PROBLEM TO SOLVE.
Where the word "cancer" appears in a line below, copy the whole line.

EXERCISE MATERIAL.
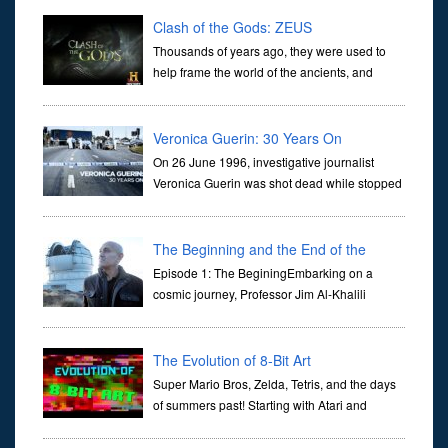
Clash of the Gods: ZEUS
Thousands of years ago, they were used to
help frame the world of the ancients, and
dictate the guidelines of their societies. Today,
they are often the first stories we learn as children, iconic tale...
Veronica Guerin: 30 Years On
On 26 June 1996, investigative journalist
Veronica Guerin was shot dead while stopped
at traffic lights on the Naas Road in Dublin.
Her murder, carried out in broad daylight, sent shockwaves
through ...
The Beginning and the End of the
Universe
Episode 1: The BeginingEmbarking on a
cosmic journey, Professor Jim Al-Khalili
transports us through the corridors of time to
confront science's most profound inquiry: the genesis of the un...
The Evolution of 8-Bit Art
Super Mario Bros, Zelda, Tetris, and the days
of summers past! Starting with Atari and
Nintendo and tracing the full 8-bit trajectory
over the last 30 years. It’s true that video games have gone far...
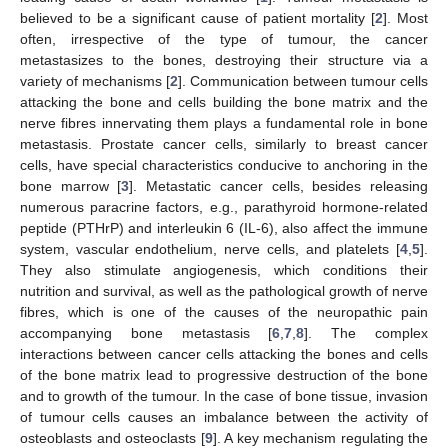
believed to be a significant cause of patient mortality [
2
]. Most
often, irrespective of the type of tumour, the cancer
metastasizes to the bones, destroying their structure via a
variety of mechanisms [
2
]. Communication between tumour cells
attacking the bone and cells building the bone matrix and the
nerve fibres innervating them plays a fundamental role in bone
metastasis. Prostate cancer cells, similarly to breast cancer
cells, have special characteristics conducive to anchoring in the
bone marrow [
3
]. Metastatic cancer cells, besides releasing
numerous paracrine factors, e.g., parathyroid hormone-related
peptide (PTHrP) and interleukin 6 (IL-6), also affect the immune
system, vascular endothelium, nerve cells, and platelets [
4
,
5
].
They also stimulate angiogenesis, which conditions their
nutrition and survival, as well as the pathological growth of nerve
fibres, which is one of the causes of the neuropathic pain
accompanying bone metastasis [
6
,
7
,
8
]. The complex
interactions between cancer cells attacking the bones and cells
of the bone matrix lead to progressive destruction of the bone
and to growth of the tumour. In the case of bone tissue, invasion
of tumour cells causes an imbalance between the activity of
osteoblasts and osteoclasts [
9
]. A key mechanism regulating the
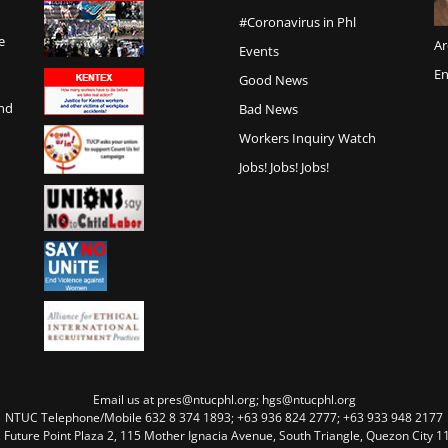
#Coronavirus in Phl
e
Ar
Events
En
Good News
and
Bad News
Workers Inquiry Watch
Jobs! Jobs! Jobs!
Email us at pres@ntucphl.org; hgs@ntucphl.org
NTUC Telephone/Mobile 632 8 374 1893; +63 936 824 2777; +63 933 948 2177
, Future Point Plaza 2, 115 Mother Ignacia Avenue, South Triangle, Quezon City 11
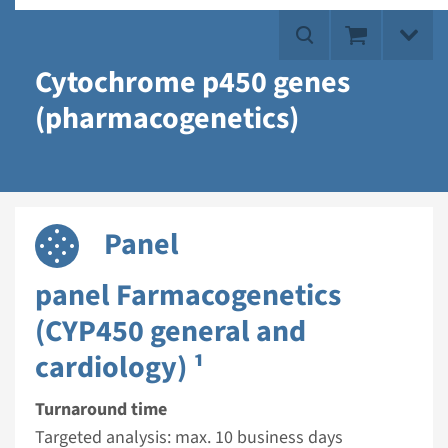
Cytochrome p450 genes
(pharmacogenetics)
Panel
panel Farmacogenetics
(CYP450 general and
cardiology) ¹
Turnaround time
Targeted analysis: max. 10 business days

OUTPUT.
often, irrespective of the type of tumour, the cancer
metastasis. Prostate cancer cells, similarly to breast cancer
]. Metastatic cancer cells, besides releasing
interactions between cancer cells attacking the bones and cells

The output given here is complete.